I am thankful to you, but my problem is that as i mentioned in discussion part of the question organisms showing different activity after three sequential transfer , study related to morphology remain same like colony characteristic etc . but only difference observed in metabolic activity i want to know what is the reason behind it and one thing i want to mention here is sequential transfer is done from master culture similarly i also tried with different master culture slant
If you are doing serial transfers of cultures then it may be very difficult to generate a homogeneous culture. Remember that you are dealing with very very large population sizes with bacterial cultures. The standard approach is to streak for single colonies. Each isolated colony arose from a single cell and therefore should be genetically homogeneous.
Typically USP guidelines suggests that you do not subculture your bacterial cultures for more than six passages.
Theoretically speaking, spontaneous mutations arise at a frequency of 1/100,000,000 so there might be mutations arising in your culture during successive rounds of transfers.

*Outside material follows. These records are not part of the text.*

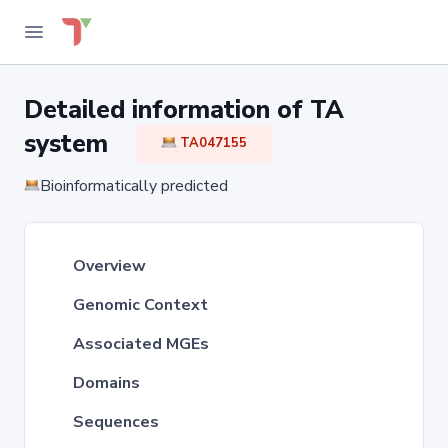
Detailed information of TA
system
TA047155
Bioinformatically predicted
Overview
Genomic Context
Associated MGEs
Domains
Sequences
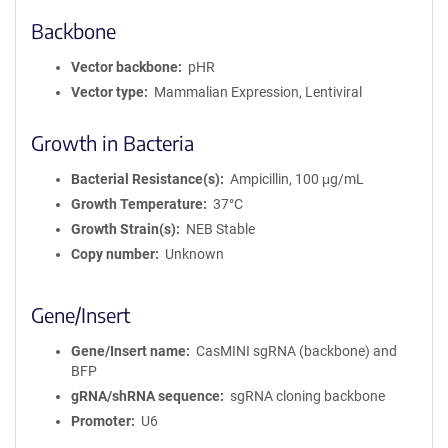
Backbone
Vector backbone
pHR
Vector type
Mammalian Expression, Lentiviral
Growth in Bacteria
Bacterial Resistance(s)
Ampicillin, 100 μg/mL
Growth Temperature
37°C
Growth Strain(s)
NEB Stable
Copy number
Unknown
Gene/Insert
Gene/Insert name
CasMINI sgRNA (backbone) and
BFP
gRNA/shRNA sequence
sgRNA cloning backbone
Promoter
U6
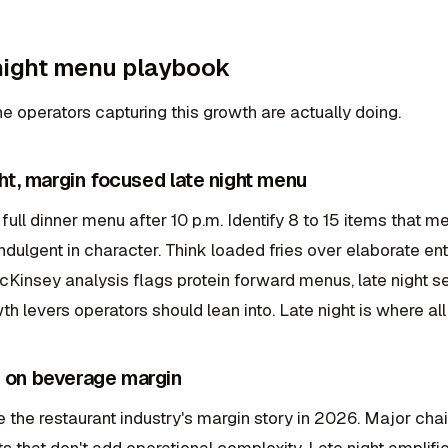
 night menu playbook
e operators capturing this growth are actually doing.
ight, margin focused late night menu
 full dinner menu after 10 p.m. Identify 8 to 15 items that me
ndulgent in character. Think loaded fries over elaborate e
Kinsey analysis flags protein forward menus, late night se
th levers operators should lean into. Late night is where all 
d on beverage margin
the restaurant industry's margin story in 2026. Major chai
ts that don't add operational complexity. Late night amplifie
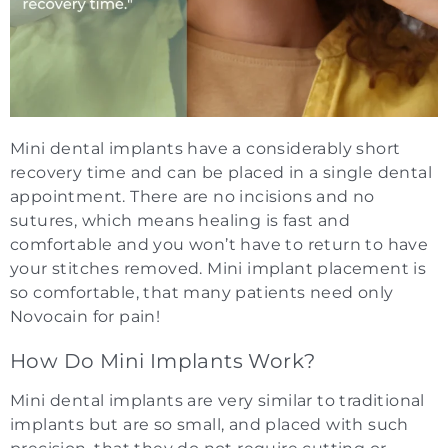
Mini dental implants have a considerably short
recovery time and can be placed in a single dental
appointment. There are no incisions and no
sutures, which means healing is fast and
comfortable and you won’t have to return to have
your stitches removed. Mini implant placement is
so comfortable, that many patients need only
Novocain for pain!
How Do Mini Implants Work?
Mini dental implants are very similar to traditional
implants but are so small, and placed with such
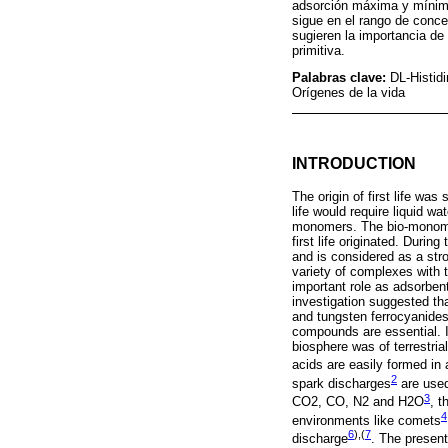
adsorción máxima y mínima
sigue en el rango de conce
sugieren la importancia de 
primitiva.
Palabras clave:
DL-Histid
Orígenes de la vida
INTRODUCTION
The origin of first life was
life would require liquid w
monomers. The bio-monomer
first life originated. Duri
and is considered as a str
variety of complexes with 
important role as adsorben
investigation suggested th
and tungsten ferrocyanides
compounds are essential. I
biosphere was of terrestria
acids are easily formed in 
2
spark discharges
are used
3
CO2, CO, N2 and H2O
, t
4
environments like comets
6
),(
7
discharge
. The present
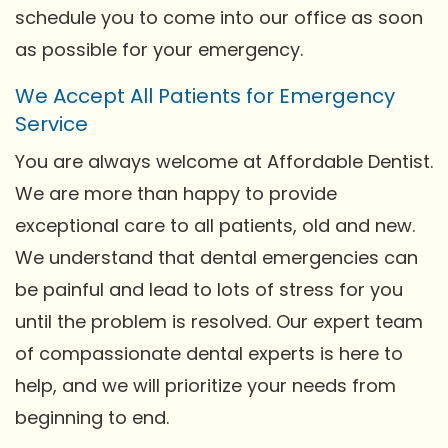
schedule you to come into our office as soon
as possible for your emergency.
We Accept All Patients for Emergency
Service
You are always welcome at Affordable Dentist.
We are more than happy to provide
exceptional care to all patients, old and new.
We understand that dental emergencies can
be painful and lead to lots of stress for you
until the problem is resolved. Our expert team
of compassionate dental experts is here to
help, and we will prioritize your needs from
beginning to end.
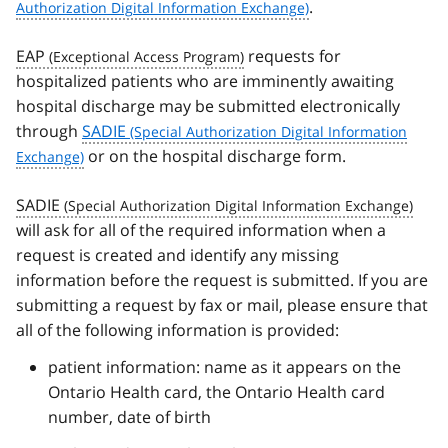
.
EAP
requests for
hospitalized patients who are imminently awaiting
hospital discharge may be submitted electronically
through
SADIE
or on the hospital discharge form.
SADIE
will ask for all of the required information when a
request is created and identify any missing
information before the request is submitted. If you are
submitting a request by fax or mail, please ensure that
all of the following information is provided:
patient information: name as it appears on the
Ontario Health card, the Ontario Health card
number, date of birth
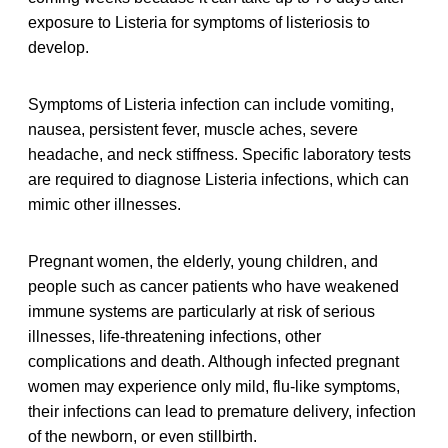
exposure to Listeria for symptoms of listeriosis to
develop.
Symptoms of Listeria infection can include vomiting,
nausea, persistent fever, muscle aches, severe
headache, and neck stiffness. Specific laboratory tests
are required to diagnose Listeria infections, which can
mimic other illnesses.
Pregnant women, the elderly, young children, and
people such as cancer patients who have weakened
immune systems are particularly at risk of serious
illnesses, life-threatening infections, other
complications and death. Although infected pregnant
women may experience only mild, flu-like symptoms,
their infections can lead to premature delivery, infection
of the newborn, or even stillbirth.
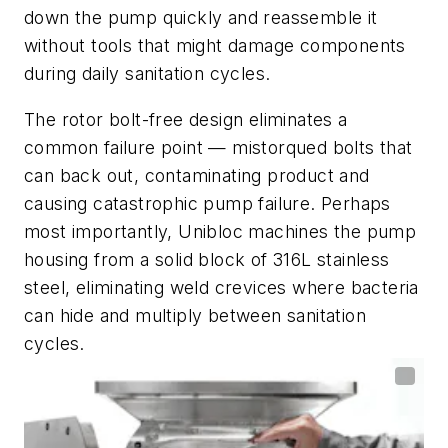
down the pump quickly and reassemble it
without tools that might damage components
during daily sanitation cycles.
The rotor bolt-free design eliminates a
common failure point — mistorqued bolts that
can back out, contaminating product and
causing catastrophic pump failure. Perhaps
most importantly, Unibloc machines the pump
housing from a solid block of 316L stainless
steel, eliminating weld crevices where bacteria
can hide and multiply between sanitation
cycles.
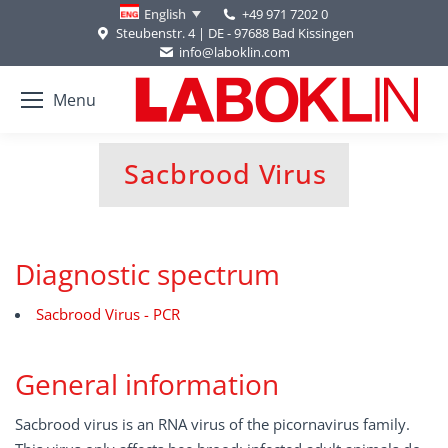
+49 971 7202 0
English
Steubenstr. 4 | DE - 97688 Bad Kissingen
info@laboklin.com
Menu
Sacbrood Virus
You are here:
Diagnostic spectrum
Sacbrood Virus - PCR
General information
Sacbrood virus is an RNA virus of the picornavirus family.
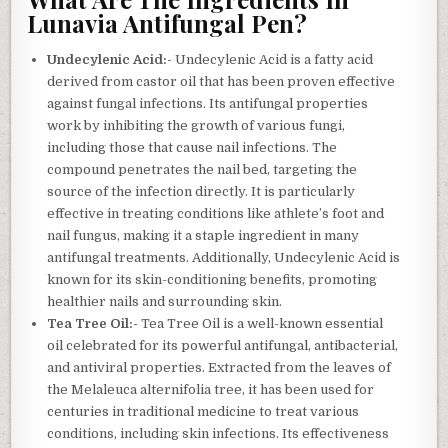
Lunavia Antifungal Pen?
Undecylenic Acid:-
Undecylenic Acid is a fatty acid
derived from castor oil that has been proven effective
against fungal infections. Its antifungal properties
work by inhibiting the growth of various fungi,
including those that cause nail infections. The
compound penetrates the nail bed, targeting the
source of the infection directly. It is particularly
effective in treating conditions like athlete’s foot and
nail fungus, making it a staple ingredient in many
antifungal treatments. Additionally, Undecylenic Acid is
known for its skin-conditioning benefits, promoting
healthier nails and surrounding skin.
Tea Tree Oil:-
Tea Tree Oil is a well-known essential
oil celebrated for its powerful antifungal, antibacterial,
and antiviral properties. Extracted from the leaves of
the Melaleuca alternifolia tree, it has been used for
centuries in traditional medicine to treat various
conditions, including skin infections. Its effectiveness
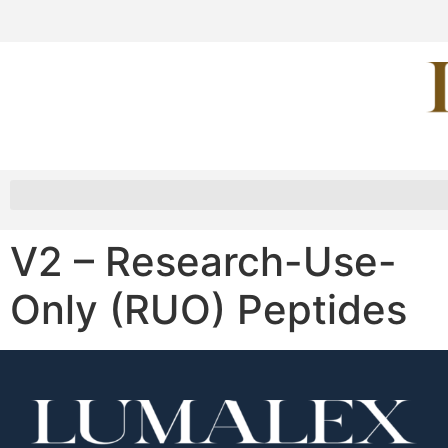
V2 – Research-Use-
Only (RUO) Peptides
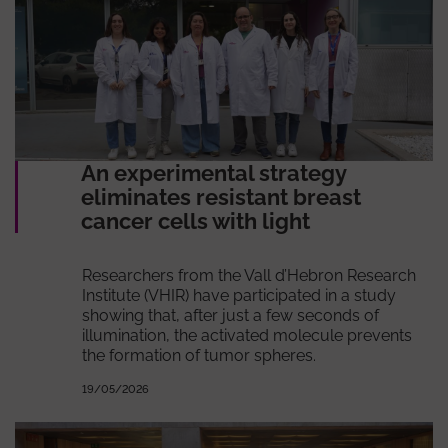
An experimental strategy
eliminates resistant breast
cancer cells with light
Researchers from the Vall d’Hebron Research
Institute (VHIR) have participated in a study
showing that, after just a few seconds of
illumination, the activated molecule prevents
the formation of tumor spheres.
19/05/2026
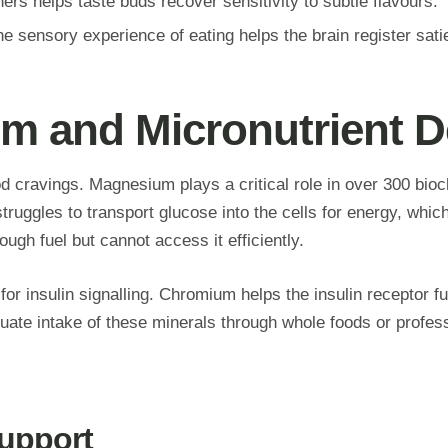
rs helps taste buds recover sensitivity to subtle flavours.
he sensory experience of eating helps the brain register sati
m and Micronutrient De
od cravings. Magnesium plays a critical role in over 300 bioc
uggles to transport glucose into the cells for energy, which
gh fuel but cannot access it efficiently.
for insulin signalling. Chromium helps the insulin receptor f
equate intake of these minerals through whole foods or profe
Support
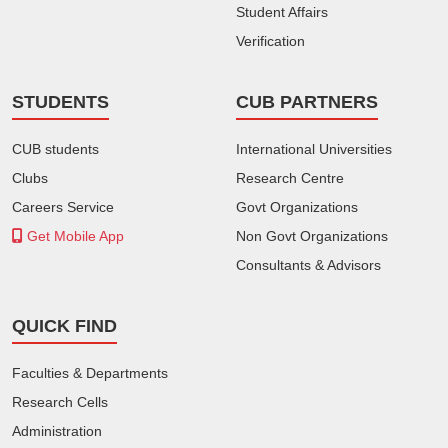
Student Affairs
Verification
STUDENTS
CUB PARTNERS
CUB students
International Universities
Clubs
Research Centre
Careers Service
Govt Organizations
Get Mobile App
Non Govt Organizations
Consultants & Advisors
QUICK FIND
Faculties & Departments
Research Cells
Administration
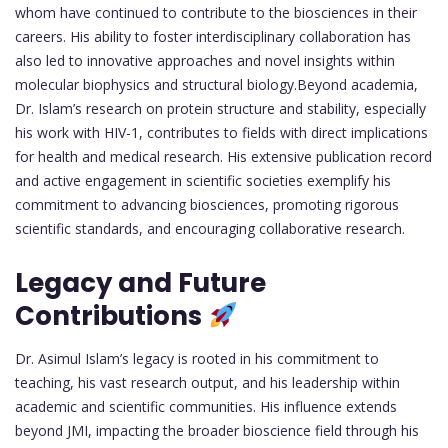
whom have continued to contribute to the biosciences in their
careers. His ability to foster interdisciplinary collaboration has
also led to innovative approaches and novel insights within
molecular biophysics and structural biology.Beyond academia,
Dr. Islam’s research on protein structure and stability, especially
his work with HIV-1, contributes to fields with direct implications
for health and medical research. His extensive publication record
and active engagement in scientific societies exemplify his
commitment to advancing biosciences, promoting rigorous
scientific standards, and encouraging collaborative research.
Legacy and Future
Contributions
Dr. Asimul Islam’s legacy is rooted in his commitment to
teaching, his vast research output, and his leadership within
academic and scientific communities. His influence extends
beyond JMI, impacting the broader bioscience field through his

If you keep your sample as a broth cultre, re-isolate and purify it by streak plating on a solid culture medium and then obtain a well-isolated colony. the well isolated colony is assumed to have arisen from a single cell, and therefore assumed to be pure.
transfer this to a fresh sterile medium (preferably an agar slant) and use this as your master stock culture.
Broth cultures can easily be contaminated because of their fluid state. In addition, you will not be able to monitor contamination since you cannot see the cells growing as colonies.
Another possibility is that perhaps the gene coding for the enzymatic activity you are monitoring might probably be plasmid-borne? If that is the case, there might be loss of plasmid if you are using this trait as a marker.